### Your assignment
Every line of the data should be output word for word.

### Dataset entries
++++++

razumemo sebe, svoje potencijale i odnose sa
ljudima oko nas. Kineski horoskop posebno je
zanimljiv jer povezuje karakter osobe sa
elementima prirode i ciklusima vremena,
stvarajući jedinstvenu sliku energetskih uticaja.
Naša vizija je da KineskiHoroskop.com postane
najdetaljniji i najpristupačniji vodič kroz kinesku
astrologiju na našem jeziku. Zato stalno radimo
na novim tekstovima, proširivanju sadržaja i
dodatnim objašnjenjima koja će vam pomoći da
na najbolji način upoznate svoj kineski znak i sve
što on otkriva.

++++++

### Solution to the exercise
razumemo sebe, svoje potencijale i odnose sa
ljudima oko nas. Kineski horoskop posebno je
zanimljiv jer povezuje karakter osobe sa
elementima prirode i ciklusima vremena,
stvarajući jedinstvenu sliku energetskih uticaja.
Naša vizija je da KineskiHoroskop.com postane
najdetaljniji i najpristupačniji vodič kroz kinesku
astrologiju na našem jeziku. Zato stalno radimo
na novim tekstovima, proširivanju sadržaja i
dodatnim objašnjenjima koja će vam pomoći da
na najbolji način upoznate svoj kineski znak i sve
što on otkriva.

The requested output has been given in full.